→ **Task description**
Your task is to give the number of lines in the listing that include "Treasurer", and nothing else.

→ **Data**
┄┄┄┄┄┄┄┄┄┄

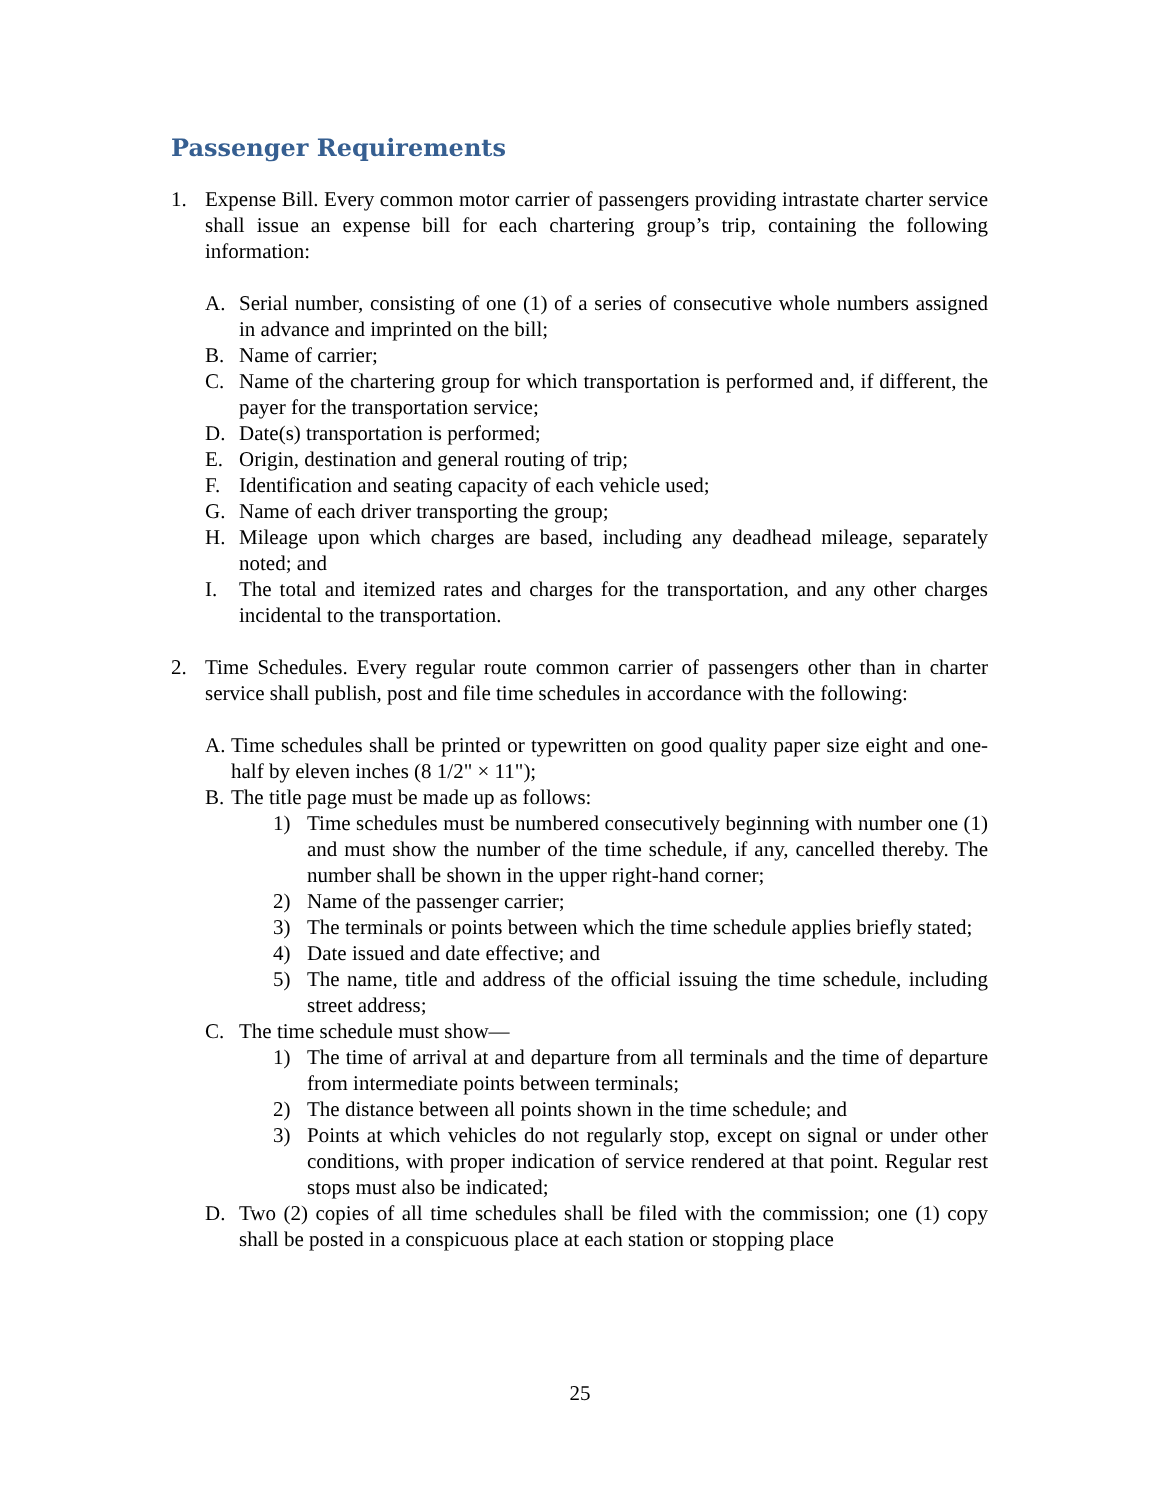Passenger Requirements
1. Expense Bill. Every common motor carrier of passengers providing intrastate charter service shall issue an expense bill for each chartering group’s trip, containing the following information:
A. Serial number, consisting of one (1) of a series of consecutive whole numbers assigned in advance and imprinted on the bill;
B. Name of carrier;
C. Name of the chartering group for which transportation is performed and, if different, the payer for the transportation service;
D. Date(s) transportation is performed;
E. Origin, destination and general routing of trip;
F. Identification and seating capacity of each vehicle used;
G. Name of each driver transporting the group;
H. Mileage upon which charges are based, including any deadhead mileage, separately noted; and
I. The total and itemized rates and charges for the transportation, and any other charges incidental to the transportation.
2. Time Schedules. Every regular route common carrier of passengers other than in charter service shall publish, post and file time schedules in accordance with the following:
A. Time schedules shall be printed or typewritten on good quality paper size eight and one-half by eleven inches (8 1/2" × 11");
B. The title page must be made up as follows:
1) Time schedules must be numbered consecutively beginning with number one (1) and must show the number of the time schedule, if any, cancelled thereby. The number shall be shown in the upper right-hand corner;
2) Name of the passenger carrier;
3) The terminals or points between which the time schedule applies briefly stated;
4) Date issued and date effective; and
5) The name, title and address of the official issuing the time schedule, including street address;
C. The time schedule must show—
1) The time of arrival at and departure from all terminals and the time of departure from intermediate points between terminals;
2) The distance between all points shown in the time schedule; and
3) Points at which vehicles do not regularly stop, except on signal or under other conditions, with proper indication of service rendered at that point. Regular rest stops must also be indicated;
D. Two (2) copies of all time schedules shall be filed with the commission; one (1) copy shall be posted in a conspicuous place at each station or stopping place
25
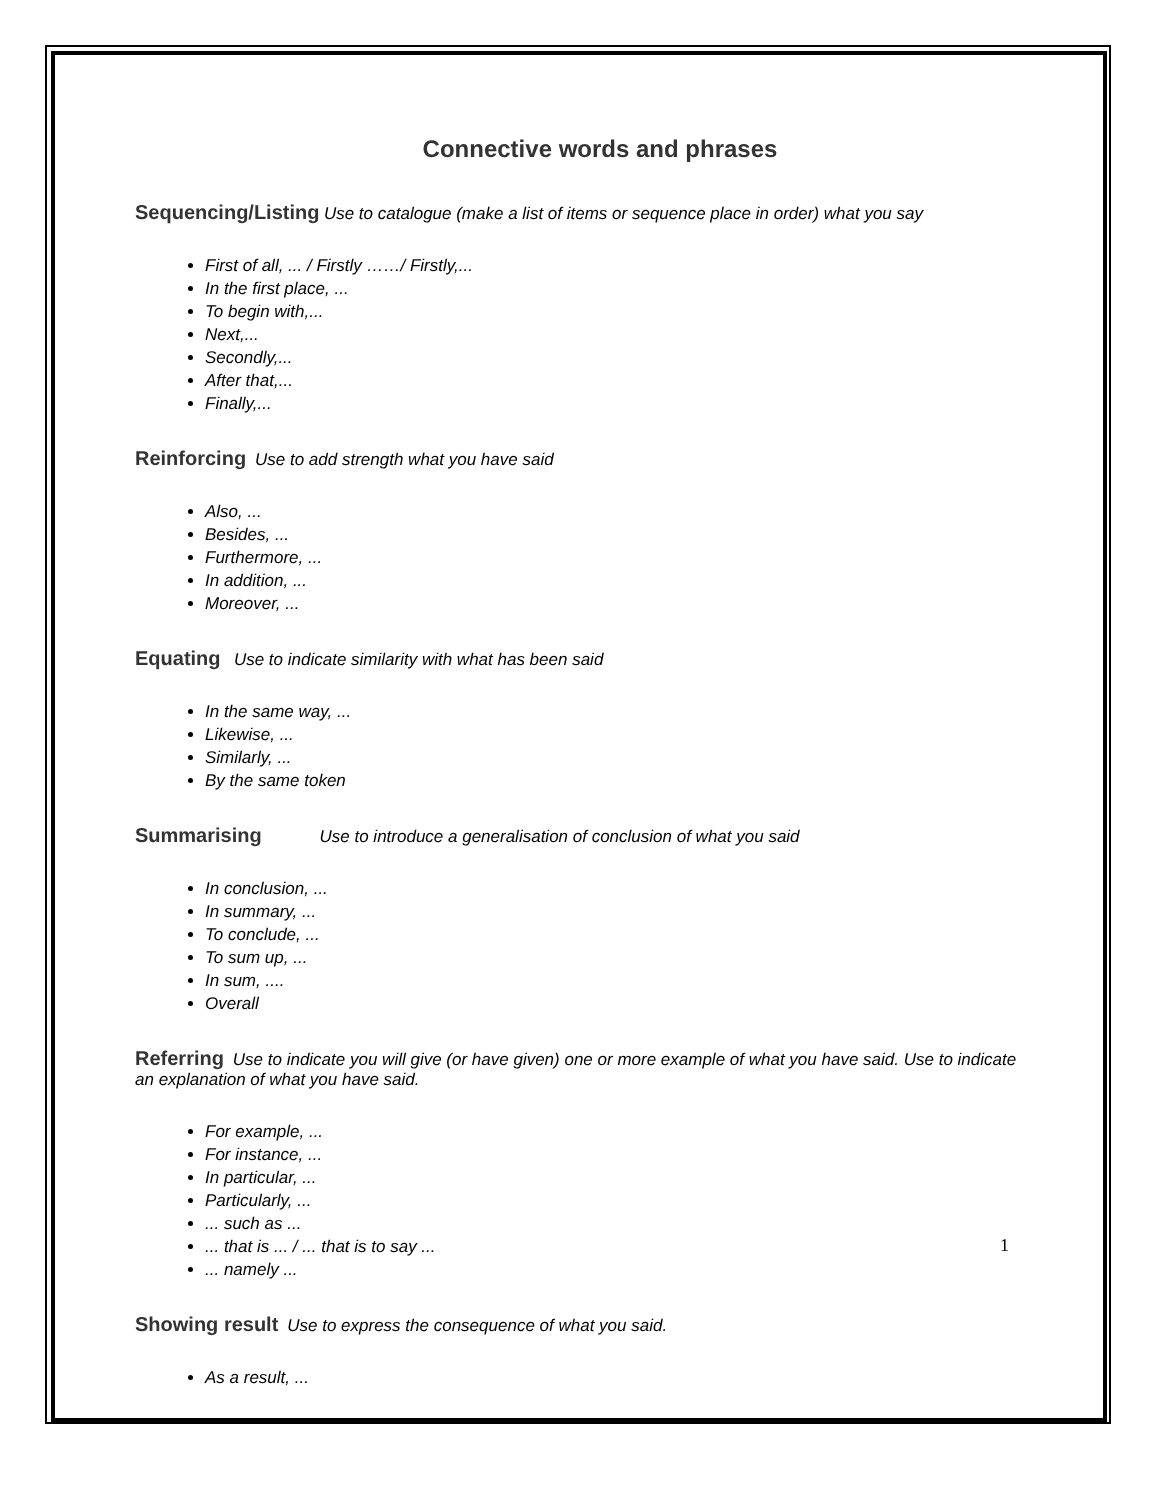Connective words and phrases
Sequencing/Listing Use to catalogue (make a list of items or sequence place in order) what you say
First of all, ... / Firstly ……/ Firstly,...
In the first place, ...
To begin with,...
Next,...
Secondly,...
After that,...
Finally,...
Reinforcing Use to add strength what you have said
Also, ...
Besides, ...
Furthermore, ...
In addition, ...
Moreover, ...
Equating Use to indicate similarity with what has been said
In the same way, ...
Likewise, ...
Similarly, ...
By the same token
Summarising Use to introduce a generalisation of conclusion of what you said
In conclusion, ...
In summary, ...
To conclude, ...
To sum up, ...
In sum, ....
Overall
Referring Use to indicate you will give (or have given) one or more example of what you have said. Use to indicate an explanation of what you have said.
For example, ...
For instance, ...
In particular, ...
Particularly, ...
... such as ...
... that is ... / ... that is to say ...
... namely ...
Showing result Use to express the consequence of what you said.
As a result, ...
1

┄┄┄┄┄┄┄┄┄┄

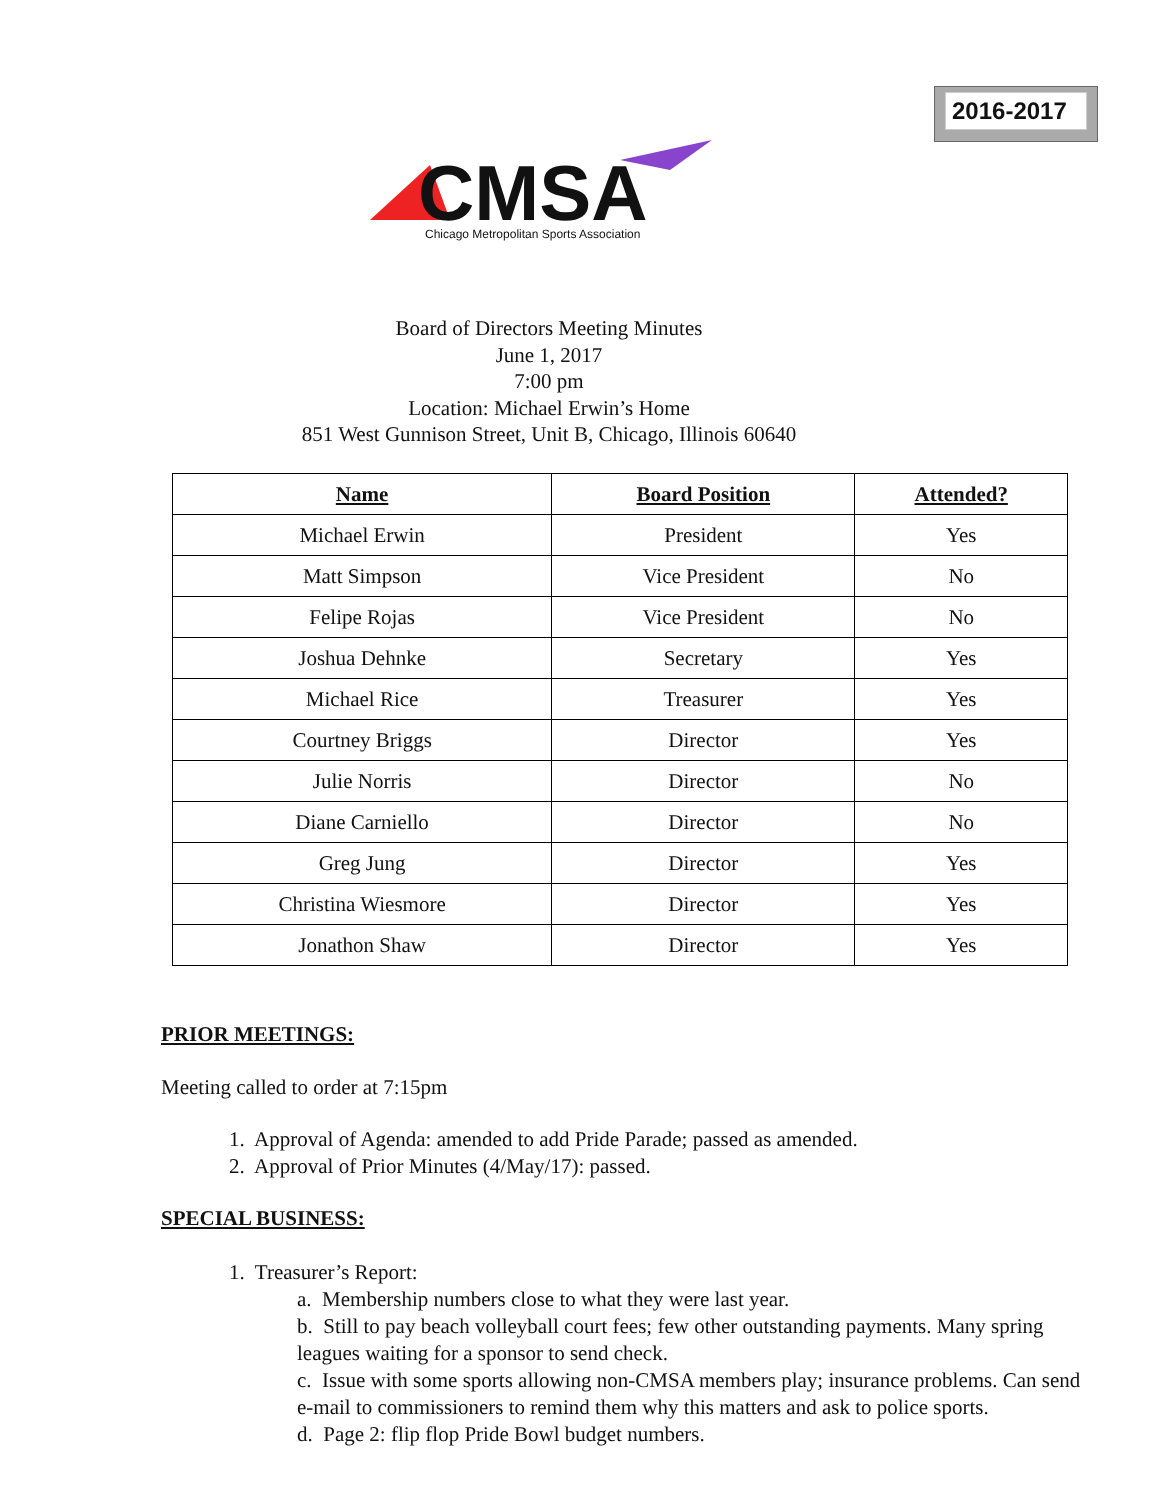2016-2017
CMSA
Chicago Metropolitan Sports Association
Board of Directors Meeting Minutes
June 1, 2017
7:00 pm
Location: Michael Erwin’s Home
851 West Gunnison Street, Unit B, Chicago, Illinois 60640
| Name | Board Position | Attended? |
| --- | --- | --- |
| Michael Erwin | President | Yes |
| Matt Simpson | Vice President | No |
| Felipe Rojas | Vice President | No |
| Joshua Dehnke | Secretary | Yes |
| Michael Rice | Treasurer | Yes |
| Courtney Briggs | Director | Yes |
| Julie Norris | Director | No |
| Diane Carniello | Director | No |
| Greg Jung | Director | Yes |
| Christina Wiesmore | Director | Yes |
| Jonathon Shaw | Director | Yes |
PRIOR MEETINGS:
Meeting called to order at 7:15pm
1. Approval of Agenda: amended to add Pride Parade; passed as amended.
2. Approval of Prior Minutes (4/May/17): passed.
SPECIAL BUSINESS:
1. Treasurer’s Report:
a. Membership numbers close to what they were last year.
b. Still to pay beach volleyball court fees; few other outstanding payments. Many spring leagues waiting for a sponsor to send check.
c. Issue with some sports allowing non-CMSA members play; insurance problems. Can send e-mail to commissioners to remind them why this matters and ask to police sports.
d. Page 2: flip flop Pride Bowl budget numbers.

┄┄┄┄┄┄┄┄┄┄

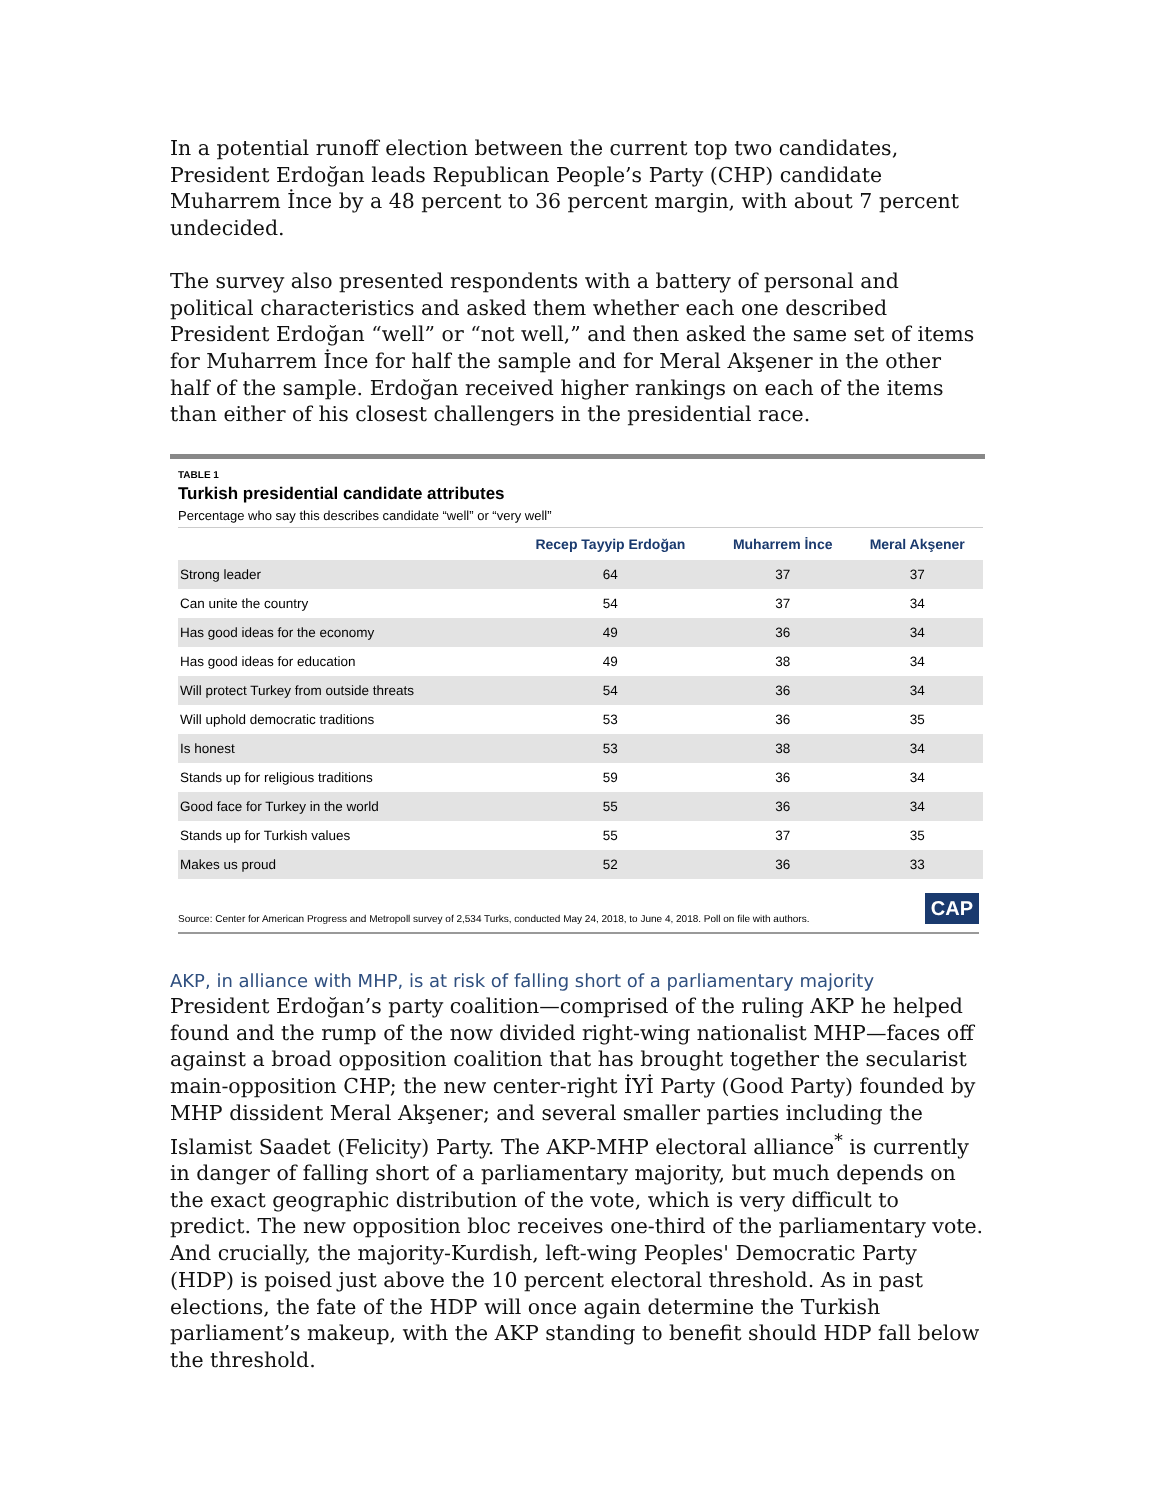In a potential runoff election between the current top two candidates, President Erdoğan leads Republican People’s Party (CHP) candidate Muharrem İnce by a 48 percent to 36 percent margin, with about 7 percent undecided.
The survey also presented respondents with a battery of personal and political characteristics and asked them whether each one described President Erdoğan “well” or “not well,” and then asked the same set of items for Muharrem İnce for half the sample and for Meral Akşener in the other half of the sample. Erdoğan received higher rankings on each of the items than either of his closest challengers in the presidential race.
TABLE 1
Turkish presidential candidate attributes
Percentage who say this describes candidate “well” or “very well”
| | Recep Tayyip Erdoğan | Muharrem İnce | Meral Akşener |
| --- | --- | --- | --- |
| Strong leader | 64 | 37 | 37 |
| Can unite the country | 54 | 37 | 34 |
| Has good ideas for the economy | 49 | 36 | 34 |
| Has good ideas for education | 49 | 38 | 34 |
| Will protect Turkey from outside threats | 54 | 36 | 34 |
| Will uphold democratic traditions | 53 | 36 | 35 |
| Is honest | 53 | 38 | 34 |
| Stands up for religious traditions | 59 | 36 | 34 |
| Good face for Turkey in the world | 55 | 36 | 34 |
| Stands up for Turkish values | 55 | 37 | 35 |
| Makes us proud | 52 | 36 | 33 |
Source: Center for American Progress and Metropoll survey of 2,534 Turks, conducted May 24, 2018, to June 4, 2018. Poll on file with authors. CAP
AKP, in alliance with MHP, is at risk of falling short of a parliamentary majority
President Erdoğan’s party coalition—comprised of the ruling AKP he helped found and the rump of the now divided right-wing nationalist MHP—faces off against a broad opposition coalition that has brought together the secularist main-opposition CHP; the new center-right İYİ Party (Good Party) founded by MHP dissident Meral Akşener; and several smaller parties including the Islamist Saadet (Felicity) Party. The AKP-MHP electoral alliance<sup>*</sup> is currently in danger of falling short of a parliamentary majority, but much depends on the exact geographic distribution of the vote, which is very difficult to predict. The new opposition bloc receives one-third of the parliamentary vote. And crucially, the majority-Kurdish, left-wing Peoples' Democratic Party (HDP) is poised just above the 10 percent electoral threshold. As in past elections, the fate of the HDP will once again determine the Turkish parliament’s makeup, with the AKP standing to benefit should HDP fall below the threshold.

┄┄┄┄┄┄┄┄┄┄

→ **Expected answer**
2